* 本文 *

□ □ □ □

マイナンバーカードの普及は進まない。

4年経って20%に届かない。

何故に普及しないのか?

利便性が見えなく、誰しもが個人情報を政府に把握されることを恐れている。

※法律上、マイナンバーの活用は生活保護の申請などに限られ、税や社会保障の情報を規定外の用途で結びつけられない。

政府がそう説いても今更だが誰も信用していない。

言わば各国同様の番号制度の普及にはその国の政府への国民の信頼度が影響する。

マイナンバーカードの普及率は政府への支持率だとみて大方は正しい。

普及率を気にする政府は自分の襟を正すことが先になる。

※政府はマイナンバー制度にこれまで6400億円の予算を投じてきた。

太郎、「臭うな」

花子、「電通臭ね」

 

 

※以下日経電子版より

行政を効率化し、国民の利便性を高め公平公正な社会を実現する――。政府がマイナンバーの運用を始めてから4年が過ぎた。新型コロナウイルス対策の現金給付の申請でトラブルが続出し「何のためのマイナンバー」との疑問が広がった。アナログ国家から脱するカギは何か。

 

「確認に追われ、職員の5月の残業時間は200時間を超えた」。5月下旬、東京都八王子市の職員は疲れきっていた。同じ人が何度も申請してきたり、他市の住民が申請したり。同市は10万円給付のオンライン申請の受け付けを停止した。

オンライン申請はマイナンバーカードを持つ世帯主が政府の専用サイト「マイナポータル」で手続きする。同市は受け付けたデータを住民基本台帳と自動照合するためのシステムの改修をしていなかった。オンラインなのに紙に印刷し、確認する手間が増えた。

□ □ □ □

* 学習資料 *
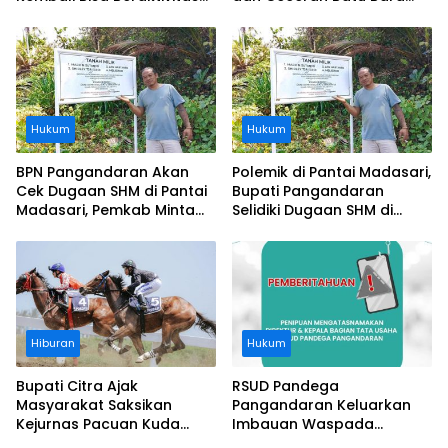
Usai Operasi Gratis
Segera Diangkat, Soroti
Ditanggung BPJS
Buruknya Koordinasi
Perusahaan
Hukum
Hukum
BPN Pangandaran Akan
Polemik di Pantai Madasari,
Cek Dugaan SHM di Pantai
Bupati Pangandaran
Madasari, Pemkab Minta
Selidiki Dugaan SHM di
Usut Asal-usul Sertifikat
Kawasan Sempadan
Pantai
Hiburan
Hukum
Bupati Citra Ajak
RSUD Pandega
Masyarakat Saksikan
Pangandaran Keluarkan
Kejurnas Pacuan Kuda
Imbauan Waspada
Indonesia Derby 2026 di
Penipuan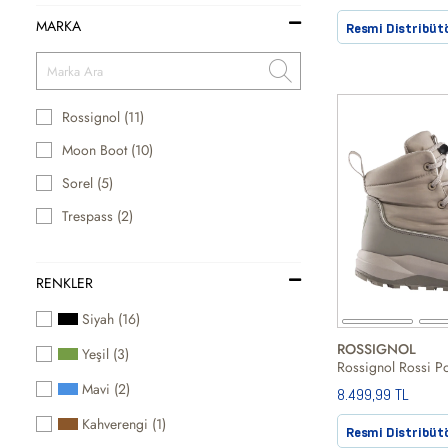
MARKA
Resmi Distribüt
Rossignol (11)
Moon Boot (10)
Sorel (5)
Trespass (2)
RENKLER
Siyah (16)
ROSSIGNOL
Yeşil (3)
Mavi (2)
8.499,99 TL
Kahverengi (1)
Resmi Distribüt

□ □ □ □

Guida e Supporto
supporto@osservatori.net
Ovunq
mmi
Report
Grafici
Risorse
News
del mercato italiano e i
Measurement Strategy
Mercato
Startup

□ □ □ □

* 課題 1 *
本文では、八王子市がオンライン申請を受け付けたのに、紙に印刷して確認する手間が増えたとある。その理由を本文に即して1〜3文で説明せよ。
* 課題 2 *
本文について、次の問いに答えよ。
(a) 政府はマイナンバー制度にこれまでいくらの予算を投じてきたか。
(b) 八王子市の職員の5月の残業時間はどれほどだったか。
(c) 10万円給付のオンライン申請は、だれがどのサイトで手続きするか。
* 課題 3 *
マイナンバーについての本文を、最後の文の後から書き継げ。

* 解答 1 *
同市は、受け付けたデータを住民基本台帳と自動照合するためのシステムの改修をしていなかった。そのため、オンラインで届いた申請を紙に印刷して確認しなければならなかった。

* 解答 2 *
(a) 6400億円。
(b) 200時間を超えた。
(c) マイナンバーカードを持つ世帯主が、政府の専用サイト「マイナポータル」で手続きする。

* 解答 3 *
同じようにオンライン申請を停止した自治体は90を超える。「見た目はデジタルだが、中身は単なる手入力」。八王子市の職員はこぼす。

政府がデジタル戦略の中核に据えてきたマイナンバー制度。危機に臨んでいざ使おうとすると現場の負担は膨らんだ。自治体任せのつぎはぎ行政と、利用者目線を欠く制度設計が背景にある。

児童手当などの電子申請に使うマイナポータルを利用するかどうかは自治体の判断に委ねられている。全体の4割強にあたる800の自治体が今回の現金給付で初めて利用した。費用に見合う利点がないことが大きい。

 

 

マイナンバーカードの交付率は7月1日時点で17.5%。住民向けに提供するマイナポータルについて「年間利用は数件」という高松市も10万円給付のオンライン申請を止めた。各自治体はシステムを独自につくり、データ連携も難しい。

国は後手に回った。マイナンバーとひも付いた確定申告などの情報は各行政機関がそれぞれ保有し、一元的なデータベースは存在しない。マイナンバーカードは総務省、マイナポータルは内閣府が担当し、二重申請を止められない。

利便性を置き去りにした制度といえる。法律上、マイナンバーの活用は生活保護の申請などに限られ、税や社会保障の情報を規定外の用途で結びつけられない。行政が支援対象者を割り出し、要望を待たずに手を差し伸べる英米流の「プッシュ型支援」に使えない。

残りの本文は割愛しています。